A fluorescent light has two electrodes, one at either end of its tube. When the light is turned on, a high voltage is applied between these electrodes, which causes the gas between them to ionize. Normally the gas has a very high resistance, but when it becomes ionized its resistance drops greatly.
Because of Ohm's Law, the current flowing through the tube is proportional to the voltage divided by the resistance:
V
I = ---
R
So, before the gas is ionized, hardly any current flows through the tube. However, as soon as a path of ionized gas is formed, the current is free to flow. If the light were plugged directly into the mains, a very high current would flow through the light, generating a lot of heat. The heat would then either burn through the light's electrodes or simply cause the light's tube to crack.
Neither of these are very good things, of course, unless you can afford to replace your lights every time you switch them on. Hence, the ballast is needed to limit the current that flows through the light.
Ballasts come in two types: magnetic and electronic. Magnetic ballasts are cheap to produce, but cause an audible hum as well as being somewhat inefficient. Electronic ballasts are more expensive but use less electricity to produce the same amount of light.
A magnetic ballast (also known as a 'core-and-coil ballast' due to its construction) is usually made up of a stack of steel discs. Around the discs are wound two lengths of insulated aluminium or copper wire.
The ballast acts a combination of a transformer and inductor. During the switch-on phase, the light needs a very high voltage to allow an arc to jump between the two electrodes and ionize the gas. The transformer increases the voltage of the mains supply to a level suitable to induce this arc. After the gas has been ionized, the inductor serves as a current choke, stopping excessive current from flowing through the lamp.
Magnetic ballasts can generate an annoying hum, because they operate at 60Hz, which is within human hearing range. Electronic ballasts use circuitry which boosts the frequency of the supply to around 20 KHz, which is too high for most people to hear.
The electronic ballast is essentially a small switching power supply. It is made up of several stages. First the alternating mains current is rectified and smoothed, then an oscillator generates a high-frequency waveform. The resulting alternating current is fed through a transformer to boost its voltage, similar to the magnetic ballast above. However, because of the higher frequency, only a very small inductor is needed.
In addition to reducing noise, this also has another advantage. Mains current is made up of a sine wave, which goes from a positive voltage to zero, to a negative voltage, back to zero and then repeats the cycle. The light glows on both positive and negative voltages. The tube of the light is coated with phosphors which react to the ultraviolet radiation that the light gives off, turning it into visible light.
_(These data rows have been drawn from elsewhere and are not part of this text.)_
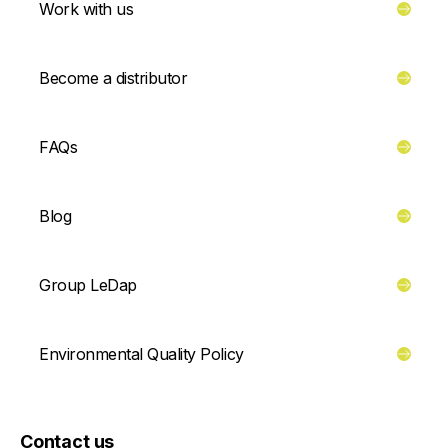
Work with us
Become a distributor
FAQs
Blog
Group LeDap
Environmental Quality Policy
Contact us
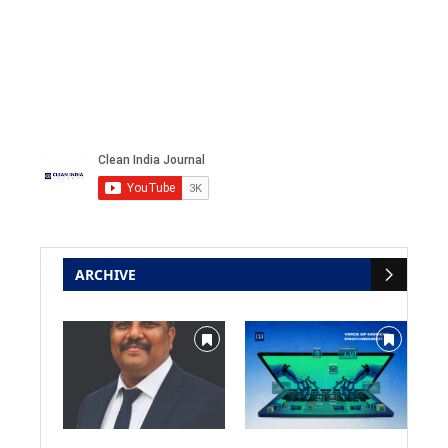
ARCHIVE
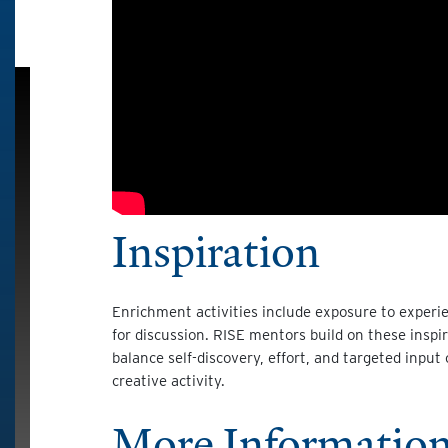
Inspiration
Enrichment activities include exposure to experie
for discussion. RISE mentors build on these insp
balance self-discovery, effort, and targeted input 
creative activity.
More Information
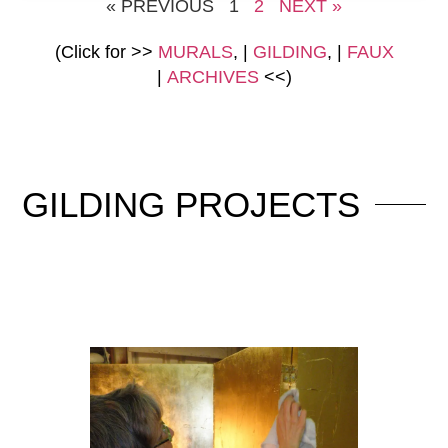
« PREVIOUS
1
2
NEXT »
(Click for >>
MURALS
, |
GILDING
, |
FAUX
|
ARCHIVES
<<)
GILDING
PROJECTS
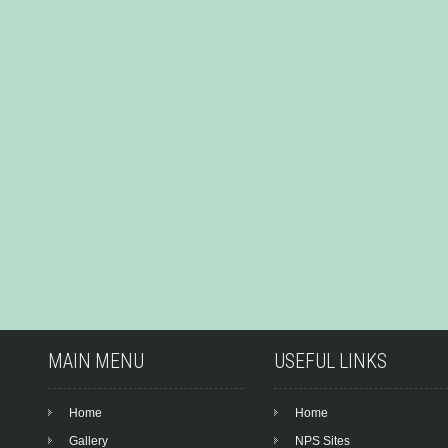
MAIN MENU
USEFUL LINKS
Home
Home
Gallery
NPS Sites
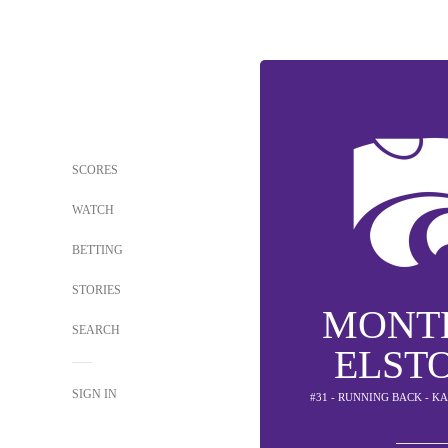
SCORES
WATCH
BETTING
STORIES
MONT
SEARCH
ELSTO
SIGN IN
#31 - RUNNING BACK - K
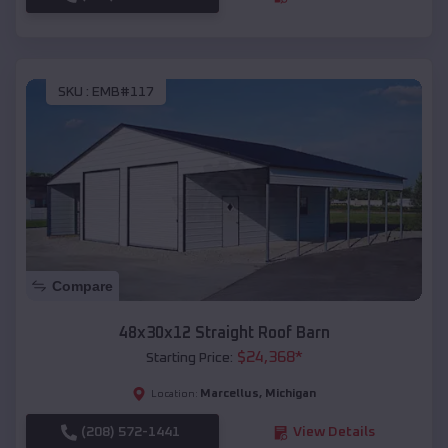
SKU :
EMB#117
Compare
48x30x12 Straight Roof Barn
$
24,368
*
Starting Price:
Marcellus
,
Michigan
Location:
(208) 572-1441
View Details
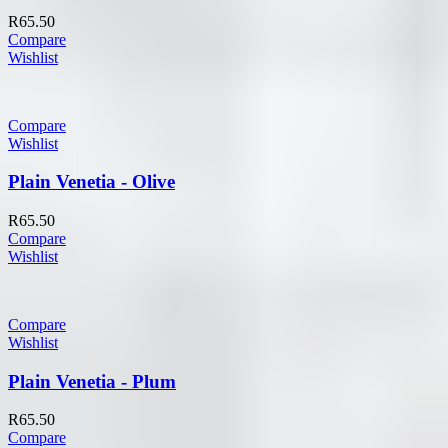
R
65.50
Compare
Wishlist
Compare
Wishlist
Plain Venetia - Olive
R
65.50
Compare
Wishlist
Compare
Wishlist
Plain Venetia - Plum
R
65.50
Compare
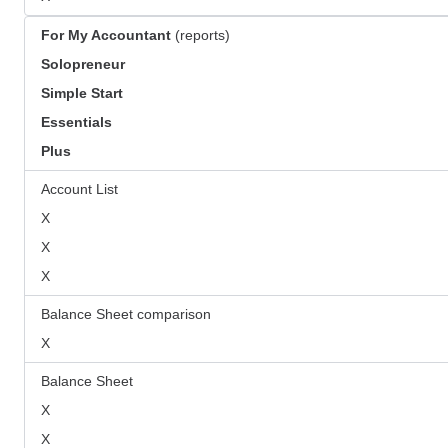
For My Accountant
(reports)
Solopreneur
Simple Start
Essentials
Plus
Account List
X
X
X
Balance Sheet comparison
X
Balance Sheet
X
X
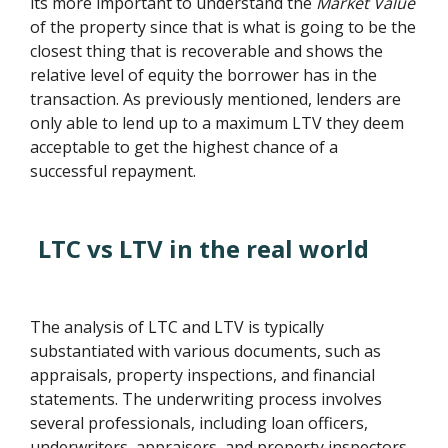
its more important to understand the
Market Value
of the property since that is what is going to be the
closest thing that is recoverable and shows the
relative level of equity the borrower has in the
transaction. As previously mentioned, lenders are
only able to lend up to a maximum LTV they deem
acceptable to get the highest chance of a
successful repayment.
LTC vs LTV in the real world
The analysis of LTC and LTV is typically
substantiated with various documents, such as
appraisals, property inspections, and financial
statements. The underwriting process involves
several professionals, including loan officers,
underwriters, appraisers, and property inspectors.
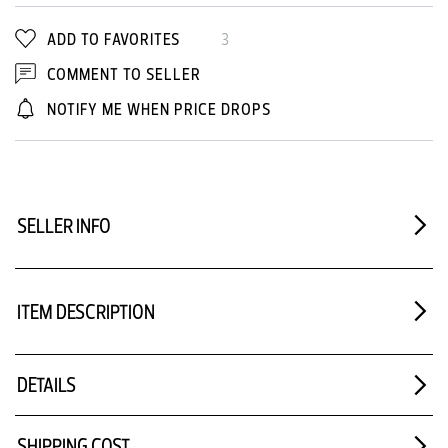
ADD TO FAVORITES
3
COMMENT TO SELLER
NOTIFY ME WHEN PRICE DROPS
SELLER INFO
ITEM DESCRIPTION
DETAILS
SHIPPING COST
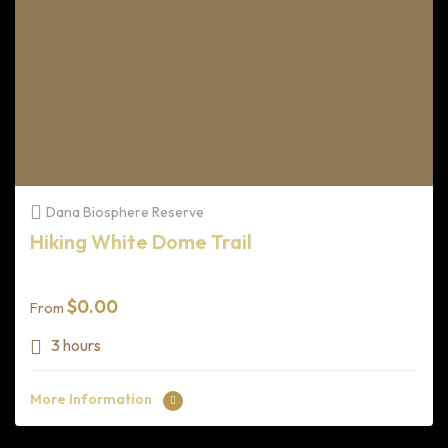
Dana Biosphere Reserve
Hiking White Dome Trail
$
0.00
From
3 hours
More Information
These phosphors remain glowing for a short period after the light stops emitting UV (ie, when the voltage has dropped too low for the light to continue operating).
At 60 Hz, the light level coming off the phosphors looks like this:
light level
| |\ |\ |\
|\ | \ | \ | \
| \ | \ | \ | \
| \ | \ | \ | \
| \| \| \| \
|
|_______________________ time
<----->
P
P is the period of the wave, which is 1/120 seconds (the period of a wave is one over its frequency, and in this case the light is emitting a burst of UV on both the negative and positive halves of the mains cycle, so it would be running at 120 Hz.)
However, if we increase the frequency of the supply (say by a factor of 5, to 300Hz) the graph will now look like this:
light level
|\|\|\|\|\|\|\|\|\|\|\|\
|
|
|
|
|_______________________ time
The phosphors now have less time to 'relax' between excitations, so the average light output level is much higher. This means that electronic ballasts can save money by allowing less current to be used for the same amount of light.